Conjugated ubiquitin was quantified by a solid-phase immunochemical method with some modifications from the previously described procedure (Haas and Bright, 1985). Samples were dot-blotted onto polyvinylidene difluoride membranes (Bio-Rad). The membranes were probed sequentially with an affinity-purified rabbit polyclonal antibody specific for conjugated ubiquitin, kindly provided by Prof. A.L. Haas, and horseradish-peroxidase-conjugated goat anti-rabbit IgG (Bio-Rad). Detection was by the enhanced chemiluminescence system, and films were quantified by densitometry in an enhanced laser densitometer (Ultroscan XL, Pharmacia LKB, Uppsala). Student's t test was used to compare means ± SD of control and treated pollen.

Proteasome Activity Assay

The activity of the 20S and 26S proteasome was assayed spectrofluorometrically using the fluorogenic substrate sLLVY-NH-Mec (Sigma). Ungerminated or germinated pollen samples were extracted in cold 50 mM HEPES- [4-(2-hydroxyethyl)-1-piperazineethanesulfonic acid] KOH buffer, pH 7.8, containing 2 mM dithiothreitol and 0.25 M Suc using a Potter-Elvehjem apparatus, and were then centrifuged for 10 min at 500g.

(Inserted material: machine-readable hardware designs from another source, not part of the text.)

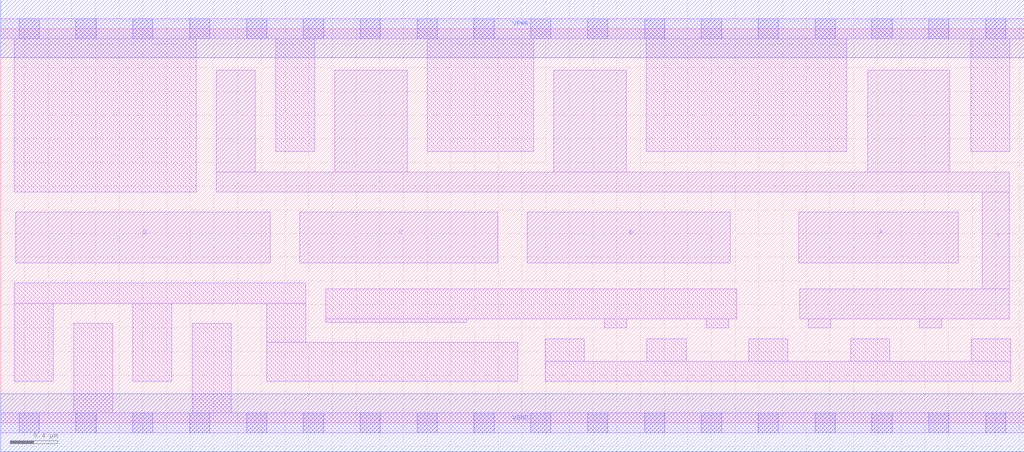
<source format=lef>
# Copyright 2020 The SkyWater PDK Authors
#
# Licensed under the Apache License, Version 2.0 (the "License");
# you may not use this file except in compliance with the License.
# You may obtain a copy of the License at
#
#     https://www.apache.org/licenses/LICENSE-2.0
#
# Unless required by applicable law or agreed to in writing, software
# distributed under the License is distributed on an "AS IS" BASIS,
# WITHOUT WARRANTIES OR CONDITIONS OF ANY KIND, either express or implied.
# See the License for the specific language governing permissions and
# limitations under the License.
#
# SPDX-License-Identifier: Apache-2.0

VERSION 5.7 ;
  NAMESCASESENSITIVE ON ;
  NOWIREEXTENSIONATPIN ON ;
  DIVIDERCHAR "/" ;
  BUSBITCHARS "[]" ;
UNITS
  DATABASE MICRONS 200 ;
END UNITS
MACRO sky130_fd_sc_hs__nand4_4
  CLASS CORE ;
  SOURCE USER ;
  FOREIGN sky130_fd_sc_hs__nand4_4 ;
  ORIGIN  0.000000  0.000000 ;
  SIZE  8.640000 BY  3.330000 ;
  SYMMETRY X Y ;
  SITE unit ;
  PIN A
    ANTENNAGATEAREA  0.780000 ;
    DIRECTION INPUT ;
    USE SIGNAL ;
    PORT
      LAYER li1 ;
        RECT 6.735000 1.350000 8.085000 1.780000 ;
    END
  END A
  PIN B
    ANTENNAGATEAREA  0.780000 ;
    DIRECTION INPUT ;
    USE SIGNAL ;
    PORT
      LAYER li1 ;
        RECT 4.445000 1.350000 6.160000 1.780000 ;
    END
  END B
  PIN C
    ANTENNAGATEAREA  0.780000 ;
    DIRECTION INPUT ;
    USE SIGNAL ;
    PORT
      LAYER li1 ;
        RECT 2.525000 1.350000 4.195000 1.780000 ;
    END
  END C
  PIN D
    ANTENNAGATEAREA  0.780000 ;
    DIRECTION INPUT ;
    USE SIGNAL ;
    PORT
      LAYER li1 ;
        RECT 0.125000 1.350000 2.275000 1.780000 ;
    END
  END D
  PIN Y
    ANTENNADIFFAREA  3.321600 ;
    DIRECTION OUTPUT ;
    USE SIGNAL ;
    PORT
      LAYER li1 ;
        RECT 1.820000 1.950000 8.515000 2.120000 ;
        RECT 1.820000 2.120000 2.150000 2.980000 ;
        RECT 2.820000 2.120000 3.430000 2.980000 ;
        RECT 4.670000 2.120000 5.280000 2.980000 ;
        RECT 6.745000 0.880000 8.515000 1.130000 ;
        RECT 6.815000 0.800000 7.005000 0.880000 ;
        RECT 7.320000 2.120000 8.010000 2.980000 ;
        RECT 7.755000 0.800000 7.945000 0.880000 ;
        RECT 8.285000 1.130000 8.515000 1.950000 ;
    END
  END Y
  PIN VGND
    DIRECTION INOUT ;
    USE GROUND ;
    PORT
      LAYER met1 ;
        RECT 0.000000 -0.245000 8.640000 0.245000 ;
    END
  END VGND
  PIN VPWR
    DIRECTION INOUT ;
    USE POWER ;
    PORT
      LAYER met1 ;
        RECT 0.000000 3.085000 8.640000 3.575000 ;
    END
  END VPWR
  OBS
    LAYER li1 ;
      RECT 0.000000 -0.085000 8.640000 0.085000 ;
      RECT 0.000000  3.245000 8.640000 3.415000 ;
      RECT 0.115000  0.350000 0.445000 1.010000 ;
      RECT 0.115000  1.010000 2.575000 1.180000 ;
      RECT 0.115000  1.950000 1.650000 3.245000 ;
      RECT 0.615000  0.085000 0.945000 0.840000 ;
      RECT 1.115000  0.350000 1.445000 1.010000 ;
      RECT 1.615000  0.085000 1.945000 0.840000 ;
      RECT 2.245000  0.350000 4.365000 0.680000 ;
      RECT 2.245000  0.680000 2.575000 1.010000 ;
      RECT 2.320000  2.290000 2.650000 3.245000 ;
      RECT 2.745000  0.850000 3.935000 0.880000 ;
      RECT 2.745000  0.880000 6.215000 1.130000 ;
      RECT 3.600000  2.290000 4.500000 3.245000 ;
      RECT 4.595000  0.350000 8.525000 0.520000 ;
      RECT 4.595000  0.520000 4.925000 0.710000 ;
      RECT 5.095000  0.800000 5.285000 0.880000 ;
      RECT 5.450000  2.290000 7.140000 3.245000 ;
      RECT 5.455000  0.520000 5.785000 0.710000 ;
      RECT 5.955000  0.800000 6.145000 0.880000 ;
      RECT 6.315000  0.520000 6.645000 0.710000 ;
      RECT 7.175000  0.520000 7.505000 0.710000 ;
      RECT 8.190000  2.290000 8.520000 3.245000 ;
      RECT 8.195000  0.520000 8.525000 0.710000 ;
    LAYER mcon ;
      RECT 0.155000 -0.085000 0.325000 0.085000 ;
      RECT 0.155000  3.245000 0.325000 3.415000 ;
      RECT 0.635000 -0.085000 0.805000 0.085000 ;
      RECT 0.635000  3.245000 0.805000 3.415000 ;
      RECT 1.115000 -0.085000 1.285000 0.085000 ;
      RECT 1.115000  3.245000 1.285000 3.415000 ;
      RECT 1.595000 -0.085000 1.765000 0.085000 ;
      RECT 1.595000  3.245000 1.765000 3.415000 ;
      RECT 2.075000 -0.085000 2.245000 0.085000 ;
      RECT 2.075000  3.245000 2.245000 3.415000 ;
      RECT 2.555000 -0.085000 2.725000 0.085000 ;
      RECT 2.555000  3.245000 2.725000 3.415000 ;
      RECT 3.035000 -0.085000 3.205000 0.085000 ;
      RECT 3.035000  3.245000 3.205000 3.415000 ;
      RECT 3.515000 -0.085000 3.685000 0.085000 ;
      RECT 3.515000  3.245000 3.685000 3.415000 ;
      RECT 3.995000 -0.085000 4.165000 0.085000 ;
      RECT 3.995000  3.245000 4.165000 3.415000 ;
      RECT 4.475000 -0.085000 4.645000 0.085000 ;
      RECT 4.475000  3.245000 4.645000 3.415000 ;
      RECT 4.955000 -0.085000 5.125000 0.085000 ;
      RECT 4.955000  3.245000 5.125000 3.415000 ;
      RECT 5.435000 -0.085000 5.605000 0.085000 ;
      RECT 5.435000  3.245000 5.605000 3.415000 ;
      RECT 5.915000 -0.085000 6.085000 0.085000 ;
      RECT 5.915000  3.245000 6.085000 3.415000 ;
      RECT 6.395000 -0.085000 6.565000 0.085000 ;
      RECT 6.395000  3.245000 6.565000 3.415000 ;
      RECT 6.875000 -0.085000 7.045000 0.085000 ;
      RECT 6.875000  3.245000 7.045000 3.415000 ;
      RECT 7.355000 -0.085000 7.525000 0.085000 ;
      RECT 7.355000  3.245000 7.525000 3.415000 ;
      RECT 7.835000 -0.085000 8.005000 0.085000 ;
      RECT 7.835000  3.245000 8.005000 3.415000 ;
      RECT 8.315000 -0.085000 8.485000 0.085000 ;
      RECT 8.315000  3.245000 8.485000 3.415000 ;
  END
END sky130_fd_sc_hs__nand4_4

</source>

Aliquots of the supernatants corresponding to 500 µg of protein were incubated at 30°C for 5 min in 100 mM HEPES-KOH buffer, pH 7.8, containing 5 mM MgCl₂ and 10 mM KCl, in the presence or absence of 2 mM ATP. The reaction was initiated by adding the fluorogenic substrate to a final concentration of 0.2 mM. The breakdown of the peptide was continuously monitored for 5 min using a fluorescence spectrophotometer (FP-770, Jasco, Tokyo), with an excitation wavelength of 370 nm and an emission wavelength of 430 nm.

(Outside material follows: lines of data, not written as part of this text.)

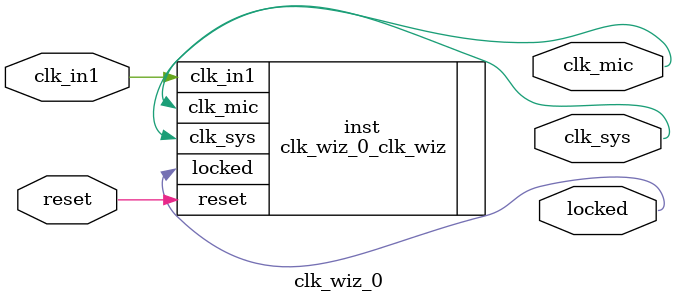
<source format=v>


`timescale 1ps/1ps

(* CORE_GENERATION_INFO = "clk_wiz_0,clk_wiz_v6_0_10_0_0,{component_name=clk_wiz_0,use_phase_alignment=true,use_min_o_jitter=false,use_max_i_jitter=false,use_dyn_phase_shift=false,use_inclk_switchover=false,use_dyn_reconfig=false,enable_axi=0,feedback_source=FDBK_AUTO,PRIMITIVE=MMCM,num_out_clk=2,clkin1_period=10.000,clkin2_period=10.000,use_power_down=false,use_reset=true,use_locked=true,use_inclk_stopped=false,feedback_type=SINGLE,CLOCK_MGR_TYPE=NA,manual_override=false}" *)

module clk_wiz_0 
 (
  // Clock out ports
  output        clk_sys,
  output        clk_mic,
  // Status and control signals
  input         reset,
  output        locked,
 // Clock in ports
  input         clk_in1
 );

  clk_wiz_0_clk_wiz inst
  (
  // Clock out ports  
  .clk_sys(clk_sys),
  .clk_mic(clk_mic),
  // Status and control signals               
  .reset(reset), 
  .locked(locked),
 // Clock in ports
  .clk_in1(clk_in1)
  );

endmodule

</source>
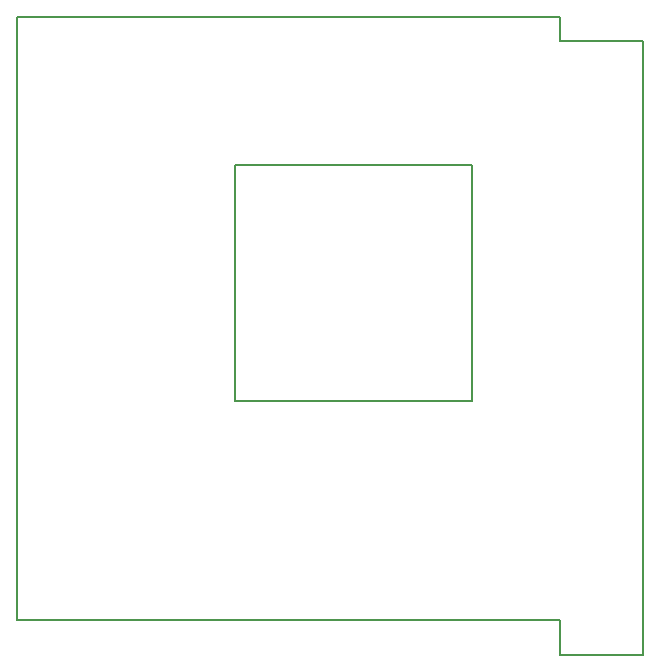
<source format=gm1>
G04 #@! TF.GenerationSoftware,KiCad,Pcbnew,(2017-11-06 revision 9df4ae65e)-makepkg*
G04 #@! TF.CreationDate,2019-02-04T19:17:38-08:00*
G04 #@! TF.ProjectId,Behavior rig board,4265686176696F722072696720626F61,rev?*
G04 #@! TF.SameCoordinates,Original*
G04 #@! TF.FileFunction,Profile,NP*
%FSLAX46Y46*%
G04 Gerber Fmt 4.6, Leading zero omitted, Abs format (unit mm)*
G04 Created by KiCad (PCBNEW (2017-11-06 revision 9df4ae65e)-makepkg) date 02/04/19 19:17:38*
%MOMM*%
%LPD*%
G01*
G04 APERTURE LIST*
%ADD10C,0.150000*%
%ADD11C,0.200000*%
G04 APERTURE END LIST*
D10*
X198000000Y-103000000D02*
X198000000Y-100000000D01*
D11*
X198000000Y-49000000D02*
X152000000Y-49000000D01*
X198000000Y-49000000D02*
X198000000Y-51000000D01*
X205000000Y-51000000D02*
X198000000Y-51000000D01*
D10*
X198000000Y-100000000D02*
X152000000Y-100000000D01*
X152000000Y-100000000D02*
X152000000Y-49000000D01*
X205000000Y-103000000D02*
X198000000Y-103000000D01*
X205000000Y-51000000D02*
X205000000Y-103000000D01*
X190500000Y-81500000D02*
X190500000Y-61500000D01*
X170500000Y-81500000D02*
X190500000Y-81500000D01*
X170500000Y-61500000D02*
X170500000Y-81500000D01*
X190500000Y-61500000D02*
X170500000Y-61500000D01*
M02*

</source>
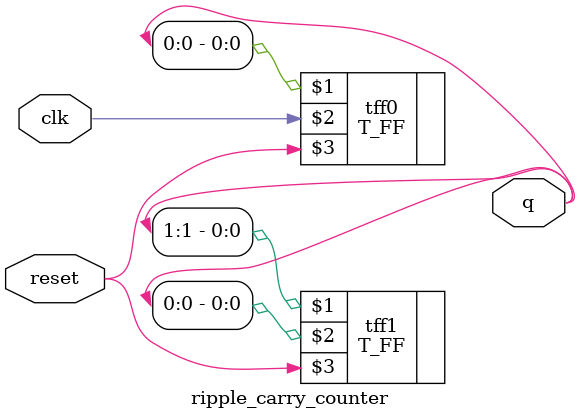
<source format=v>
`timescale 1ns / 1ps

module ripple_carry_counter(q, clk, reset);

// 此範例輸入輸出的型別定義在括弧外
// 輸出有 2 個位元
    output [1:0] q;
    input clk;
    input reset;

// 呼叫兩個自定義的 T_FF，其實體名稱分別為：tff0、tff1    
    T_FF tff0(q[0], clk, reset);
    T_FF tff1(q[1], q[0], reset);
    
endmodule
</source>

Proteasome activity was also assayed in vitro in the presence of the proteasome inhibitors MG-132 (Biomol Research Laboratory, Plymouth Meeting, PA), clasto-lactacystin -lactone (Calbiochem-Novabiochem, La Jolla, CA), or epoxomicin, in part kindly provided by Prof. C.M. Crews and L. Meng (Yale University, New Haven, CT), and in part purchased from Affiniti Research Products (Exeter, UK). In these cases, the extracts were pre-incubated in ice for 5 min in the presence of the inhibitor.

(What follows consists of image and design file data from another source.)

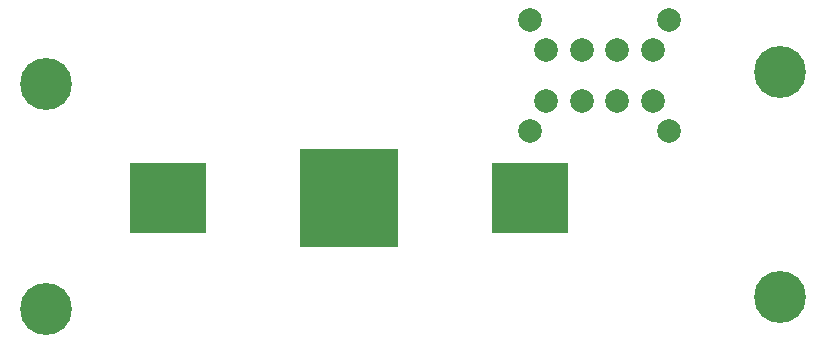
<source format=gbs>
G04 #@! TF.GenerationSoftware,KiCad,Pcbnew,(5.0.0)*
G04 #@! TF.CreationDate,2019-03-27T19:33:42+01:00*
G04 #@! TF.ProjectId,currentscaler,63757272656E747363616C65722E6B69,rev?*
G04 #@! TF.SameCoordinates,Original*
G04 #@! TF.FileFunction,Soldermask,Bot*
G04 #@! TF.FilePolarity,Negative*
%FSLAX46Y46*%
G04 Gerber Fmt 4.6, Leading zero omitted, Abs format (unit mm)*
G04 Created by KiCad (PCBNEW (5.0.0)) date 03/27/19 19:33:42*
%MOMM*%
%LPD*%
G01*
G04 APERTURE LIST*
%ADD10R,6.400000X5.900000*%
%ADD11R,8.400000X8.400000*%
%ADD12C,2.000000*%
%ADD13C,4.400000*%
G04 APERTURE END LIST*
D10*
G04 #@! TO.C,BT1*
X145800000Y-109500000D03*
X115200000Y-109500000D03*
D11*
X130500000Y-109500000D03*
G04 #@! TD*
D12*
G04 #@! TO.C,DP3T1*
X156200000Y-101250000D03*
X153200000Y-101250000D03*
X150200000Y-101250000D03*
X147200000Y-101250000D03*
X156200000Y-96950000D03*
X150200000Y-96950000D03*
X147200000Y-96950000D03*
X153200000Y-96950000D03*
X145800000Y-94400000D03*
X157600000Y-94400000D03*
X157600000Y-103800000D03*
X145800000Y-103800000D03*
G04 #@! TD*
D13*
G04 #@! TO.C,TP3*
X167000000Y-98810000D03*
G04 #@! TD*
G04 #@! TO.C,TP4*
X167000000Y-117860000D03*
G04 #@! TD*
G04 #@! TO.C,TP1*
X104800000Y-99810000D03*
G04 #@! TD*
G04 #@! TO.C,TP2*
X104800000Y-118860000D03*
G04 #@! TD*
M02*

</source>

In Vivo Proteasome or Protease Inhibitor Treatments

The proteasome inhibitors MG-132, epoxomicin, and clasto-lactacystin -lactone, the irreversible inhibitor of calpains and other Cys-proteases E-64 (Biomol), or the Ser-protease, aspartic-protease, and Cys/Ser-protease inhibitors PMSF, pepstatin, and leupeptin (all from Sigma), were separately added to the medium at the time of pollen culture initiation (time 0) at the concentration indicated in figure legends. Controls were set up with DMSO solvent for MG-132, clasto-lactacystin -lactone, and epoxomicin treatments, or ethanol solvent for PMSF and pepstatin treatments. Solvent concentrations were never higher than 0.2% (w/v). A linear regression test was used to compare the slopes of tube growth over time.